From the line that contains "Diese Aktion endet in" down to the last line of the listing below, reproduce each line exactly but not the pictures.

::: The data :::

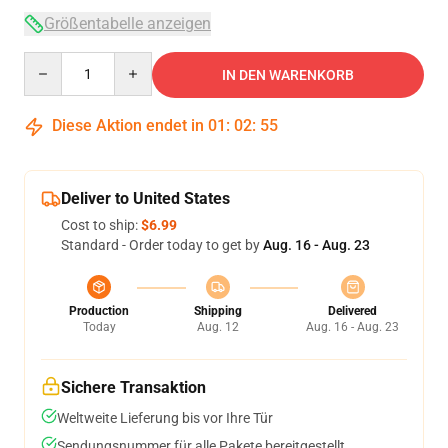
Größentabelle anzeigen
Quantity
IN DEN WARENKORB
Diese Aktion endet in
01
:
02
:
54
Deliver to United States
Cost to ship:
$6.99
Standard - Order today to get by
Aug. 16 - Aug. 23
Production
Shipping
Delivered
Today
Aug. 12
Aug. 16 - Aug. 23
Sichere Transaktion
Weltweite Lieferung bis vor Ihre Tür
Sendungsnummer für alle Pakete bereitgestellt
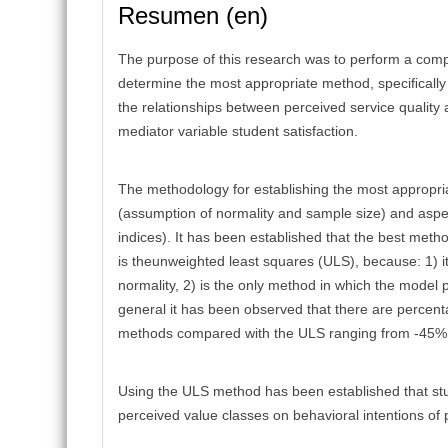
Resumen (en)
The purpose of this research was to perform a comp
determine the most appropriate method, speciﬁcally u
the relationships between perceived service quality 
mediator variable student satisfaction.
The methodology for establishing the most appropria
(assumption of normality and sample size) and aspec
indices). It has been established that the best meth
is theunweighted least squares (ULS), because: 1) it
normality, 2) is the only method in which the model 
general it has been observed that there are percent
methods compared with the ULS ranging from -45%
Using the ULS method has been established that stud
perceived value classes on behavioral intentions of 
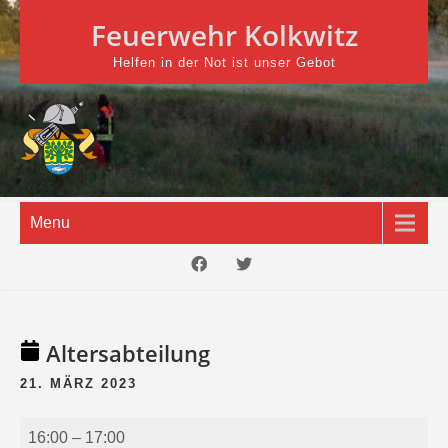
Skip
Feuerwehr Kolkwitz
to
content
Helfen in der Not ist unser Gebot
Menu
Altersabteilung
21. MÄRZ 2023
Altersabteilung
16:00
–
17:00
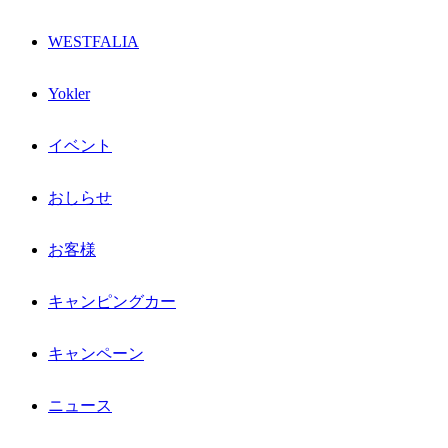
WESTFALIA
Yokler
イベント
おしらせ
お客様
キャンピングカー
キャンペーン
ニュース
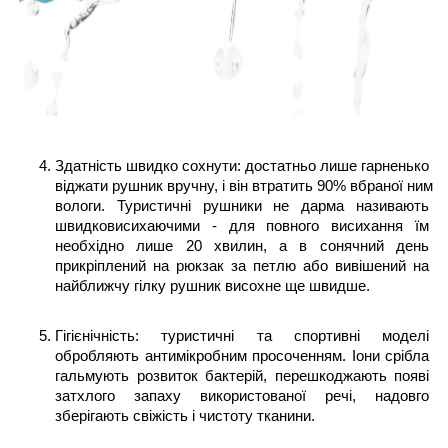
Здатність швидко сохнути: достатньо лише гарненько 
віджати рушник вручну, і він втратить 90% вбраної ним 
вологи. Туристичні рушники не дарма називають 
швидковисихаючими - для повного висихання їм 
необхідно лише 20 хвилин, а в сонячний день 
прикріплений на рюкзак за петлю або вивішений на 
найближчу гілку рушник висохне ще швидше.  
Гігієнічність: туристичні та спортивні моделі 
обробляють антимікробним просоченням. Іони срібла 
гальмують розвиток бактерій, перешкоджають появі 
затхлого запаху використованої речі, надовго 
зберігають свіжість і чистоту тканини. 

:::

= Exercise output =
Diese Aktion endet in
01
:
02
:
54
Deliver to United States
Cost to ship:
$6.99
Standard - Order today to get by
Aug. 16 - Aug. 23
Production
Shipping
Delivered
Today
Aug. 12
Aug. 16 - Aug. 23
Sichere Transaktion
Weltweite Lieferung bis vor Ihre Tür
Sendungsnummer für alle Pakete bereitgestellt
Resumen (en)
The purpose of this research was to perform a comp
determine the most appropriate method, speciﬁcally u
the relationships between perceived service quality 
mediator variable student satisfaction.
The methodology for establishing the most appropria
(assumption of normality and sample size) and aspec
indices). It has been established that the best meth
is theunweighted least squares (ULS), because: 1) it
normality, 2) is the only method in which the model 
general it has been observed that there are percent
methods compared with the ULS ranging from -45%
Using the ULS method has been established that stud
perceived value classes on behavioral intentions of 
Skip
Feuerwehr Kolkwitz
to
content
Helfen in der Not ist unser Gebot
Menu
Altersabteilung
21. MÄRZ 2023
Altersabteilung
16:00
–
17:00
WESTFALIA
Yokler
イベント
おしらせ
お客様
キャンピングカー
キャンペーン
ニュース
Здатність швидко сохнути: достатньо лише гарненько 
віджати рушник вручну, і він втратить 90% вбраної ним 
вологи. Туристичні рушники не дарма називають 
швидковисихаючими - для повного висихання їм 
необхідно лише 20 хвилин, а в сонячний день 
прикріплений на рюкзак за петлю або вивішений на 
найближчу гілку рушник висохне ще швидше.  
Гігієнічність: туристичні та спортивні моделі 
обробляють антимікробним просоченням. Іони срібла 
гальмують розвиток бактерій, перешкоджають появі 
затхлого запаху використованої речі, надовго 
зберігають свіжість і чистоту тканини. 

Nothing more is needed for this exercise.